Das krasseste Beispiel finde ich immer wieder Hefeextrakt, der laut Gesetz nicht zu den Geschmacksverstärkern zählt, aber dennoch zu einem guten Teil aus Glutamaten besteht, wie alle anderen Geschmacksverstärker auch. Im Gegenteil, das Lebensmittellexikon schreibt: “Autolysierte Hefeextrakte dienen zudem als primäre Quelle für Mononatriumglutamat”. Daher zu behaupten, Hefeextrakt sei kein Geschmacksverstärker, ist eine böse Täuschung, selbst wenn sie in einem rechtlichen Rahmen stattfindet. Die Verbraucherzentrale ermittelte auf den Zutatenlisten von 68 von 74 Produkten, die als ohne Geschmacksverstärker gekennzeichnet waren, Hefeextrakt, darunter Maggi fix&frisch Tomaten-Zucchini Gratin, Frankenberg Gourmet Snack Knuspriges Kartoffelrösti, Poté Edelpilzcreme Suppe und Erasco Heiße Tasse Hühnersuppe.

Was mich weniger stört, sind Zitronensäure oder Essig als Ersatz für Konservierungsstoffe. Während Glutamate bei Verbrauchern verpönt sind, Hefe hin oder her, verstehen sie unter Konservierungsstoffen eher Benzoe- oder Sorbinsäure, bei denen es gesundheitliche Bedenken gibt. Gegen Zitronen oder Essig hat, außer vielleicht geschmacklich, niemand etwas einzuwenden. Ein PDF mit weiteren Beispielen findet sich auf der oben angegebenen Webseite.

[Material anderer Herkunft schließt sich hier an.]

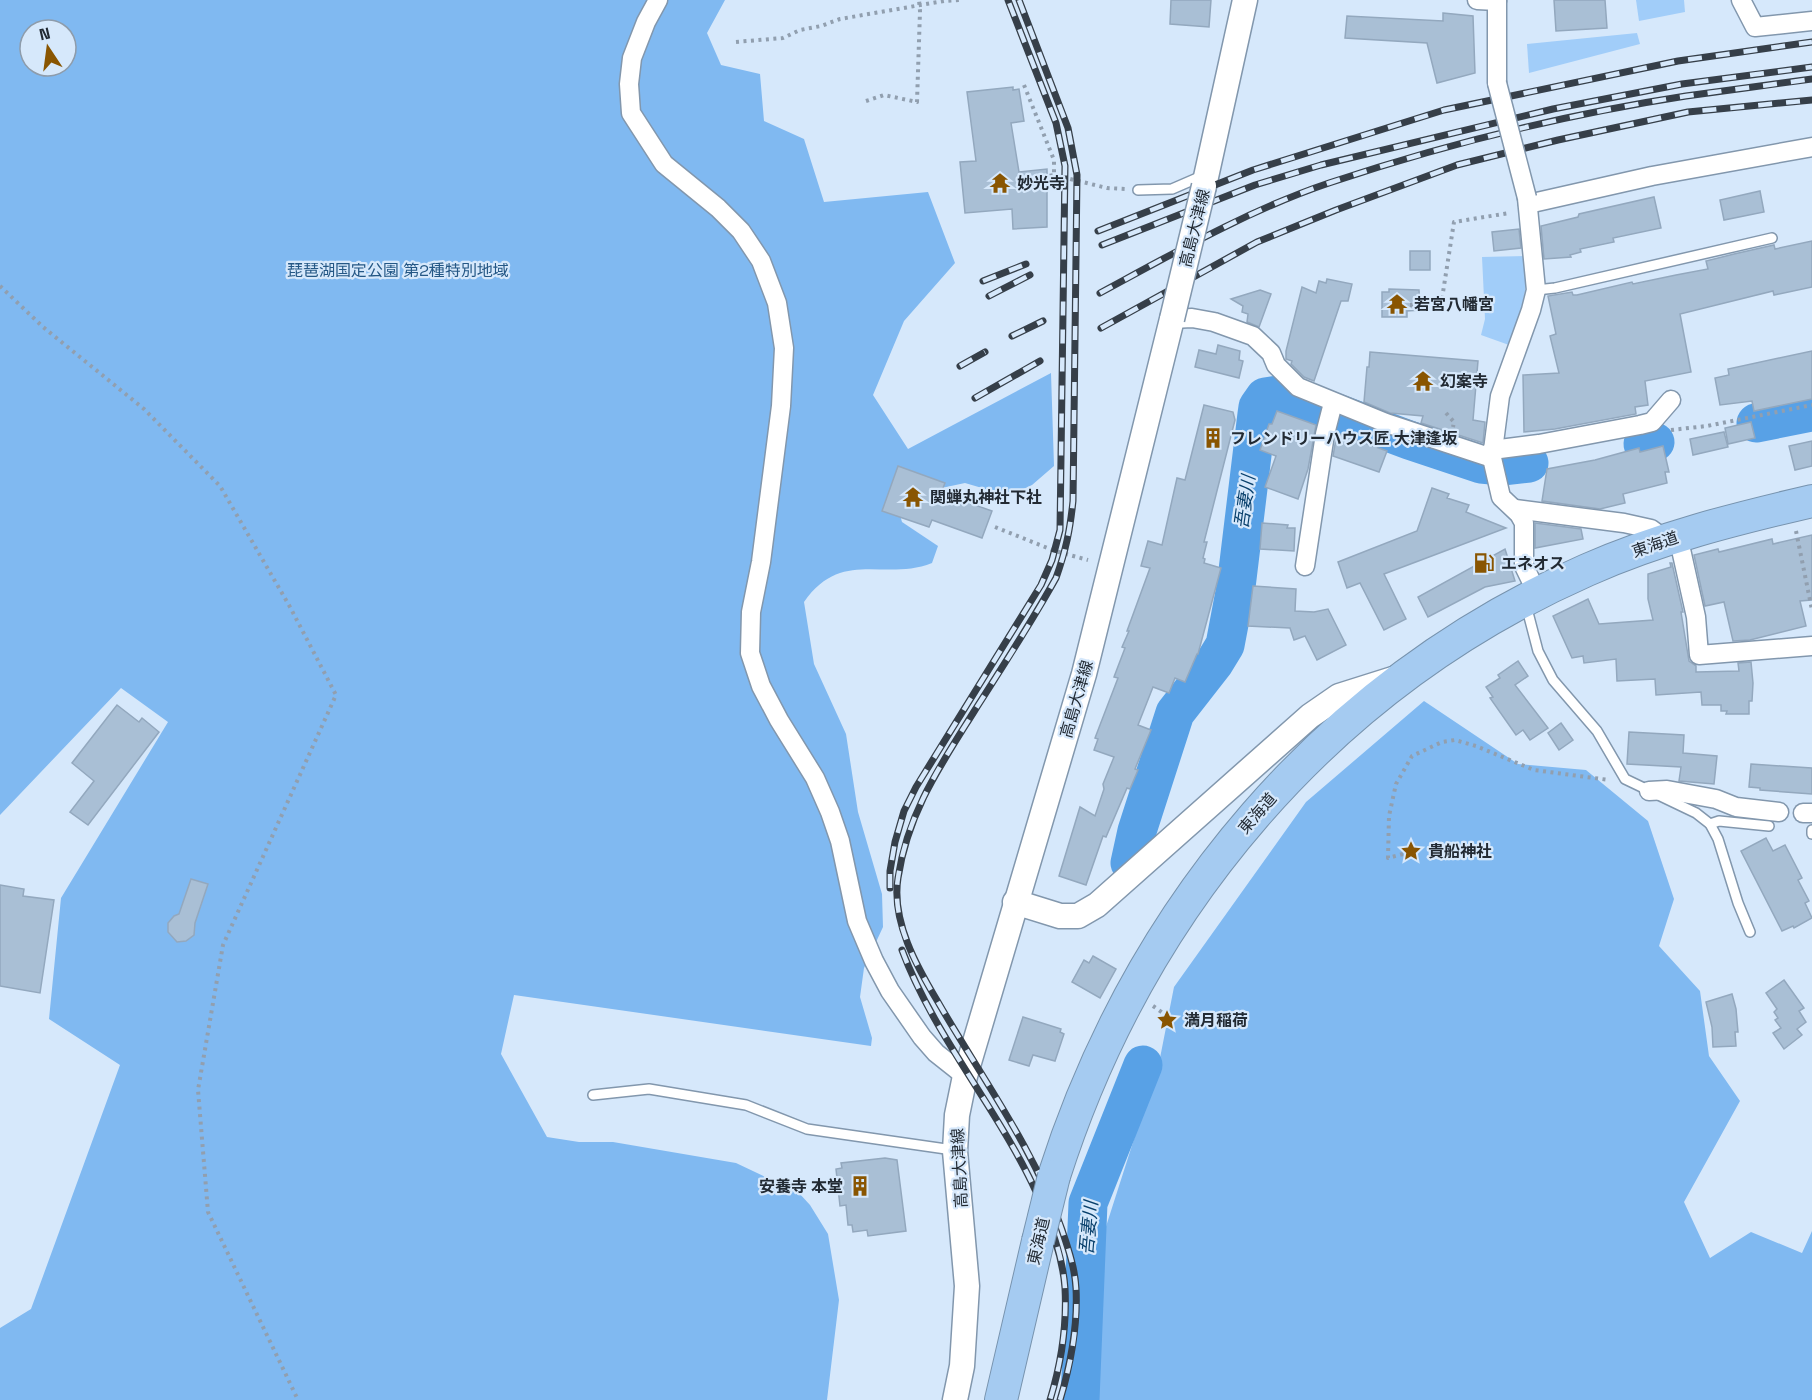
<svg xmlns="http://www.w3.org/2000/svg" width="1812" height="1400" font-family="'Space Grotesk','Noto Sans JP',sans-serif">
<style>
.green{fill:#a1cdf9}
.forest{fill:#80b9f1;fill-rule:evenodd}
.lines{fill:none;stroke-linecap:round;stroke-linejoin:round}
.river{stroke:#58a1e6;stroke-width:39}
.building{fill:#a9bfd5;stroke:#93a8be;stroke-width:1.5}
.lane-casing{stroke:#8297ad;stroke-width:12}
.street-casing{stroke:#8297ad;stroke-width:21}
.secondary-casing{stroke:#8297ad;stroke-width:27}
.highway-casing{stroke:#7793ae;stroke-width:34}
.path{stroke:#919faf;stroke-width:4;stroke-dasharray:3 4.5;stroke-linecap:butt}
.lane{stroke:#fff;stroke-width:9}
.street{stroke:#fff;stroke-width:18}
.secondary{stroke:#fff;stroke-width:24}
.highway{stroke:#a5cbf1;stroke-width:32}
.rail-casing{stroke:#363f49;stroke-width:7}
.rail{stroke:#d6e8fb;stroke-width:4.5;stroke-dasharray:14;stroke-linecap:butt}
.street-bridge-casing{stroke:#8297ad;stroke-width:21;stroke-linecap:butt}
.secondary-bridge-casing{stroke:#8297ad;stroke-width:27;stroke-linecap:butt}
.highway-bridge-casing{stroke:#7793ae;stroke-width:34;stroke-linecap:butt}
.street-bridge{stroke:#fff;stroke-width:18}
.secondary-bridge{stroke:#fff;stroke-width:24}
.highway-bridge{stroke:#a5cbf1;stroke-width:32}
.labels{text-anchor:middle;stroke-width:4.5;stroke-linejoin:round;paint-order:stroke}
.poi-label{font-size:16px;font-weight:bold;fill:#222a33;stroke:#d6e8fb;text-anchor:start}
.street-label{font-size:16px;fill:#222a33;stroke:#d6e8fb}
.park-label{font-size:16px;fill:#245785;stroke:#d6e8fb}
.water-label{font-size:18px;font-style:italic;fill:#09406c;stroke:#d6e8fb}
</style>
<rect width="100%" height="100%" fill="#d6e8fb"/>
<g class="green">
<path d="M1636 0H1684L1685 12 1639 21Z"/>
<path d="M1637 33 1640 44 1529 73 1527 44Z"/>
<path d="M1529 256C1528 288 1520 316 1509 345L1481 335 1485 319 1482 257Z"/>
</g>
<g class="forest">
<path d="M0 0H725L707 33 721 65 760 74 764 121 804 139 824 202 928 192 955 263 904 321 873 395 908 449 1051 373 1054 466 1032 485 1017 492 999 493 965 483 904 496 900 515 902 522 938 546 932 563C884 582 842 548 804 602L814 664 846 734 858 812 882 894 883 927 864 968 860 997 872 1038 871 1046 514 995 501 1054 547 1137 579 1142H613L736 1163 799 1193 810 1205 828 1234 839 1300 827 1400H0V1328L31 1309 120 1065 49 1019 61 898 168 722 121 688 0 815ZM30 30H66V66H30Z"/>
<path d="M1424 701 1518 764 1586 770 1648 821 1674 899 1659 946 1700 991 1709 1056 1740 1101 1684 1202 1710 1258 1751 1232 1802 1253 1812 1231V1400H1095L1102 1239 1160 1058 1174 987 1306 802Z"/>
</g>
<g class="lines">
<g class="river">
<path d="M1756 423 1812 412"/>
<path d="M1643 444 1655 442"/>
<path d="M1130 863 1137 831 1175 713 1214 663 1225 645 1236 587 1257 414 1258 407 1265 397 1286 394 1409 440 1481 464 1502 466 1529 463"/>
<path d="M1080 1400 1088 1203 1143 1065"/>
</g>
</g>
<g class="building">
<path d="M1171 0H1211L1209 27 1170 24Z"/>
<path d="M1554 0H1605L1607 28 1556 31Z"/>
<path d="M1443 13 1473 16 1475 73 1437 83 1427 43 1345 38 1347 16 1443 21Z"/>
<path d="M1013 87V90L1019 89 1024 121 1011 123 1019 172 1047 169V227L1013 229 1012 209 965 213 960 162 976 161 967 92Z"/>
<path d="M1760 191 1764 212 1724 220 1720 200Z"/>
<path d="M1654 197 1661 228 1613 238 1614 242 1580 249 1581 252 1570 255 1571 257 1544 259 1541 226 1578 217 1579 214Z"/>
<path d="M1519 229 1521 248 1494 251 1492 232Z"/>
<path d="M1812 241V287L1774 295 1773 291 1680 314 1691 372 1645 381 1648 405 1635 407 1636 414 1555 429 1524 432 1523 375 1559 373 1550 336 1556 334 1548 296 1572 292 1573 295H1577L1632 282 1633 284 1676 275 1708 269 1706 261 1734 254 1774 245 1775 249Z"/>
<rect x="1410" y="251" width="20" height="19"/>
<path d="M1327 279 1352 284 1348 301H1341L1314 381 1304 377 1291 364 1292 361 1286 359V351L1302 287 1316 293 1319 281 1326 283Z"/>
<path d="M1389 289 1419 290 1420 310 1407 311V317H1382V292H1389Z"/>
<path d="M1260 290 1271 294 1259 327 1247 322 1248 314 1242 312 1243 306 1231 299Z"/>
<path d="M1218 345 1240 351 1239 360 1243 361 1239 378 1195 367 1199 350 1216 354Z"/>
<path d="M1812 351V399L1754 411 1752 401 1720 405 1715 378 1729 375 1728 369Z"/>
<path d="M1370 352 1478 361 1473 420 1485 422 1483 443 1421 423 1423 416 1390 413 1364 402 1367 367H1369Z"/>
<path d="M1204 405 1233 412 1235 420 1204 542H1207L1203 558 1205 559 1204 563 1221 568 1198 654H1197L1185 682 1175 678 1169 693 1153 687 1138 725 1151 730 1135 769 1138 770 1130 789 1127 788 1106 837 1103 836 1086 885 1059 876 1080 807 1095 816 1104 789 1103 784 1114 757 1094 750 1098 739 1095 738 1118 678 1114 677 1125 648 1122 647 1129 631H1127L1150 568 1141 566 1148 541 1162 545 1177 478 1185 480Z"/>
<path d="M1277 411 1316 425 1308 469 1298 499 1265 487 1276 456 1260 450 1269 424H1272Z"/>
<path d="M1751 422 1755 438 1728 444 1725 428Z"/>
<path d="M1724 432 1728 447 1693 455 1690 439Z"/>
<path d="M1337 433 1387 451 1379 472 1333 456Z"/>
<path d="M1812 441V466L1795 470 1789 446Z"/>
<path d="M1663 446 1669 472H1665L1667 483 1623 494 1625 503 1600 509 1542 501 1547 469 1595 460 1639 448 1640 452Z"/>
<path d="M898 466 945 483 941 493 992 511 982 538 932 520 929 527 882 511Z"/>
<path d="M1432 488 1449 494 1447 498 1469 505 1466 512 1506 528 1384 574 1406 619 1384 630 1360 583 1347 588 1338 562 1417 531Z"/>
<path d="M1262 523 1288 525 1287 528H1295L1294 551 1260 549Z"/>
<path d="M1535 523 1581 529 1583 539 1535 548Z"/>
<path d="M1812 535V600L1800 601 1806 626 1750 640 1733 641 1724 602 1705 606 1694 555 1718 549 1719 552 1772 539 1773 544Z"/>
<path d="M1505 549 1515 581 1485 587 1428 617 1418 597Z"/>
<path d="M1670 563H1672L1683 612H1681L1689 661 1696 666V672L1739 671 1738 663 1751 662 1753 683 1752 701H1749V714H1726L1727 711H1721V705H1702L1701 692 1656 695 1655 679 1617 681 1616 659 1584 663 1583 656 1572 658 1553 616 1588 599 1599 624 1653 620 1648 599V574L1671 567Z"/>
<path d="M1253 586 1296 589 1295 611 1314 612 1328 609 1346 645 1317 660 1305 636 1294 640 1290 628 1248 626Z"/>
<path d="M1518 661 1528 676 1515 685 1548 728 1530 740 1523 730 1516 735 1490 698 1493 697 1486 687 1500 678 1498 675Z"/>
<path d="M117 705 139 722 142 718 159 732 88 825 70 812 94 781 72 763Z"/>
<path d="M1561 723 1573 740 1559 750 1548 733Z"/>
<path d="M1629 732 1684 735 1683 753 1717 756 1714 784 1679 781 1681 767 1627 764Z"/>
<path d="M1751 764 1812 768V794L1760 790V788L1749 787Z"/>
<path d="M1766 838 1773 851 1785 845 1802 878 1798 880 1809 901 1805 903 1812 918 1794 928 1793 926 1782 931 1741 851Z"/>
<path d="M191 879 208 884 195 923 194 935 186 941 177 942 168 932V923L174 916 179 914Z"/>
<path d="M0 885 24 889 23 896 54 900 40 993 0 986Z"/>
<path d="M1093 956 1116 969 1100 998 1072 982 1084 960 1089 963Z"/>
<path d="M1784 980 1804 1008 1799 1011 1806 1022 1797 1029 1802 1035 1784 1049 1773 1033 1781 1028 1775 1020 1778 1018 1774 1012 1777 1009 1766 993Z"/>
<path d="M1732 994 1736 1009 1738 1032H1735L1736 1046 1713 1047 1712 1027 1706 1002Z"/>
<path d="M1023 1017 1061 1029 1060 1032 1064 1034 1055 1061 1033 1055 1029 1066 1009 1060Z"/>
<path d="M885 1158 897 1160 906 1231 868 1236 867 1230 853 1232 852 1225H848L846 1205 840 1206 836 1169 842 1168 841 1163Z"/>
</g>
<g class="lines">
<g class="lane-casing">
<g id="lane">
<path d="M1138 190 1172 189 1202 176"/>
<path d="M1536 290 1555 288 1772 238"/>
<path d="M1526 605 1538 651 1553 680 1597 731 1625 779 1696 813 1710 824 1718 839 1738 903 1750 932"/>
<path d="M1710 824 1719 821 1769 826"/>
<path d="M1812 830V834"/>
<path d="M593 1095 649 1089 746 1105 807 1129 953 1150"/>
</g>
</g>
<g class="street-casing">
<g id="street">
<path d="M658 0 646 22 632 58 629 84 631 113 664 164 718 208 741 231 761 261 777 303 784 348 781 406 761 562 751 612 750 653 761 686 779 720 815 778 830 812 840 841 857 921 874 961 890 991 922 1037 936 1053 965 1076"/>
<path d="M1477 0 1497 1"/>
<path d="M1497 0V83"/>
<path d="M1741 0 1755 27 1812 21"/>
<path d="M1527 198 1536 290 1531 310 1500 396 1492 458 1501 497 1519 514 1524 523V566L1537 593"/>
<path d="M1528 204 1652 176 1812 147"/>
<path d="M1172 319 1192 318 1214 322 1253 336 1271 353 1276 365 1298 387 1386 423 1492 458"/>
<path d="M1492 450 1539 444 1640 425 1652 422 1671 400"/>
<path d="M1515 509 1624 523 1651 529 1666 540"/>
<path d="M1678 536 1696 617 1699 655 1812 646"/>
<path d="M1305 566 1325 434 1333 403"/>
<path d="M1649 791 1667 790 1716 799 1736 807 1779 812"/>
<path d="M1803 813H1812"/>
</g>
</g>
<g class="secondary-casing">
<g id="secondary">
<path d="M1204 186 1245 0"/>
<path d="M1015 902 1060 916H1078L1097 905 1310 716 1339 696 1396 678"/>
<path d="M955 1400 962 1366 967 1286 955 1151 957 1115 965 1076 1084 674 1172 319"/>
</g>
</g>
<g class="highway-casing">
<g id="highway">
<path d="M1054 1176C1140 907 1326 685 1587 570 1659 538 1735 519 1812 501"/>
<path d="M1001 1400 1038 1241"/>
</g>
</g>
<g class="path">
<path d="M736 42 783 38 800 30 821 26 840 19 944 1 960 0"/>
<path d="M1024 85 1054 160V175L1107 188 1126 189"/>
<path d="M866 101 884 95 917 102 920 11 919 0"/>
<path d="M1020 180 1054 175"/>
<path d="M0 286 43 327 144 409 220 486 290 607 336 695 223 945 198 1090 208 1212 298 1400"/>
<path d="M1410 305H1441L1454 222 1509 213"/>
<path d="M1446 413 1454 422 1453 427"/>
<path d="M1671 430 1707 426 1812 405"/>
<path d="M995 527 1055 551 1088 560"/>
<path d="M1796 531 1812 610"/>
<path d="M1403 854 1388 858 1389 816 1396 784 1412 756 1442 742 1455 740 1476 746 1534 770 1609 780"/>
<path d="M1153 1006 1163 1013"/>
</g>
<use href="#lane" class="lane"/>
<use href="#street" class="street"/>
<use href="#secondary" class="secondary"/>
<use href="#highway" class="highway"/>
<g class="rail-casing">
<g id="rail">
<path d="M1019 0 1068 128 1077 175 1073 501C1070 530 1066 550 1056 578 1031 623 1003 666 975 710 940 766 908 812 898 878 891 921 917 967 938 1002 981 1077 1034 1148 1062 1230 1068 1248 1075 1268 1076 1288 1078 1327 1071 1363 1060 1400"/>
<path d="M1098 231 1253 170 1444 110 1678 61 1812 42"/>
<path d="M1102 245 1255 185 1321 165 1553 109 1682 84 1812 67"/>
<path d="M983 281 1026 264"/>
<path d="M1100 293C1174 253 1249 210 1329 183 1443 145 1568 114 1686 96 1728 90 1770 85 1812 79"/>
<path d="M989 296 1030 275"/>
<path d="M1101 328 1257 242 1336 210 1457 165 1558 140 1688 112 1812 100"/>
<path d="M1012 336 1043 321"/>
<path d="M960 366 985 352"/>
<path d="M975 398 1040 361"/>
<path d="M890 888V871L895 842 904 811 916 787 1041 585 1052 560 1060 530 1065 166 1056 123 1008 0"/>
<path d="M902 950C936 1041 1004 1115 1042 1205 1053 1231 1063 1259 1065 1288 1067 1326 1061 1364 1050 1400"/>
</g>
</g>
<use href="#rail" class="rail"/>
<g class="street-bridge-casing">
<path id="street-bridge" d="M1497 83 1527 198"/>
</g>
<g class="secondary-bridge-casing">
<path id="secondary-bridge" d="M1172 319 1204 186"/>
</g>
<g class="highway-bridge-casing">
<path id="highway-bridge" d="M1038 1241 1054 1176"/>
</g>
<use href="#street-bridge" class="street-bridge"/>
<use href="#secondary-bridge" class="secondary-bridge"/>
<use href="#highway-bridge" class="highway-bridge"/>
</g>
<defs>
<g id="temple-bare" transform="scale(1.62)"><path d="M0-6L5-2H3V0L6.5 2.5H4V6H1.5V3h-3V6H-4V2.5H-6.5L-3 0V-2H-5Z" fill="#895501" stroke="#d6e8fb" stroke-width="2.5" paint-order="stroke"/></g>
<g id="building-bare" transform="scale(1.62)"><path d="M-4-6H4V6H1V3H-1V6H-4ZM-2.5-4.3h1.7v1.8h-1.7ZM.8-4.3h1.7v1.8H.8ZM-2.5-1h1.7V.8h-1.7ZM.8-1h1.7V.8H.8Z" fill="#895501" stroke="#d6e8fb" stroke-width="2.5" paint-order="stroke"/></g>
<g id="fuel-bare" transform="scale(1.62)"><path d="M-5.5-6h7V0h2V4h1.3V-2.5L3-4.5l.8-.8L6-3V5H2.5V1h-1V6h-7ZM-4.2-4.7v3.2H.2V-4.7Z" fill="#895501" stroke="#d6e8fb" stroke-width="2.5" paint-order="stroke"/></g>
<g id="sight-bare" transform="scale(1.62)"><path d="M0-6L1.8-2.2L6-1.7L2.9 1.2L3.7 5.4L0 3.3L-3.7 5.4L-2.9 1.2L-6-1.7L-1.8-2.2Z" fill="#895501" stroke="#d6e8fb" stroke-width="2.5" paint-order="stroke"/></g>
</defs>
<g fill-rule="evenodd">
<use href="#temple-bare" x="1000" y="183"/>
<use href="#temple-bare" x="1397" y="304"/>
<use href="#temple-bare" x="1423" y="381"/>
<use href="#building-bare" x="1213" y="438"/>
<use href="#temple-bare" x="913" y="497"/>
<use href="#fuel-bare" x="1484" y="563"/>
<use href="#sight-bare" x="1411" y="851"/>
<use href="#sight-bare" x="1167" y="1020"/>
<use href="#building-bare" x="860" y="1186"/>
</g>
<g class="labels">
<g class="poi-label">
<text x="1017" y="189">妙光寺</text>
<text x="1414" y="310">若宮八幡宮</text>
<text x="1440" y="387">幻案寺</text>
<text x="1230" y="444">フレンドリーハウス匠 大津逢坂</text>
<text x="930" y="503">関蝉丸神社下社</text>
<text x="1501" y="569">エネオス</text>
<text x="1428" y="857">貴船神社</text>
<text x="1184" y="1026">満月稲荷</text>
<text x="843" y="1192" text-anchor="end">安養寺 本堂</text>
</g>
<g class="street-label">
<text transform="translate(1194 228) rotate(-76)" y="6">高島大津線</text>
<text transform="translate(1655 544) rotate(-19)" y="6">東海道</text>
<text transform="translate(1076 699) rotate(-74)" y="6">高島大津線</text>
<text transform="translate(1257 813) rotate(-49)" y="6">東海道</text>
<text transform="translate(959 1168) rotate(-93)" y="6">高島大津線</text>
<text transform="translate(1038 1241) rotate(-77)" y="6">東海道</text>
</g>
<g class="park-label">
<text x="398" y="276">琵琶湖国定公園 第2種特別地域</text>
</g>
<g class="water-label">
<text transform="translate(1245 502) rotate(-82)" y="6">吾妻川</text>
<text transform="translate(1089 1228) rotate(-85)" y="6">吾妻川</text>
</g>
</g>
<g transform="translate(48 48) rotate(347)"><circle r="28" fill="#d6e8fb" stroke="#8e9cab" stroke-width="1.5"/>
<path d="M0-4.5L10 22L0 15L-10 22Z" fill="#895501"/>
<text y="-9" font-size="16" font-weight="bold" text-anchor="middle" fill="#222a33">N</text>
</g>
</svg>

Pressfleisch statt Schinken

Dass billiger Schinken aus Pressfleisch besteht, ist allgemein bekannt. Das heißt, der Hersteller klebt Fleischreste zu Formfleisch zusammen. Soweit so gut oder schlecht, solange es auf der Schachtel steht. Dass das oft nicht der Fall ist, hat nur der NDR herausgefunden. In vielen Lebensmittelmärkten findet sich Nuss- oder Lachsschinken, der sich in der Analyse als Pressfleisch herausstellte. “Einige Hersteller, darunter die Großfabrikanten Wiltmann und Berschneider, setzen bei den von Markt getesteten Schinken also offenbar darauf, kleinere Fleischstücke zu ganzen Schinkenscheiben zusammenzukleben. Das gleiche Ergebnis auch bei geräuchertem Putenlachsschinken von Gutfried”, heißt es in der Meldung. Wen hätte es gewundert, muss man leider sagen.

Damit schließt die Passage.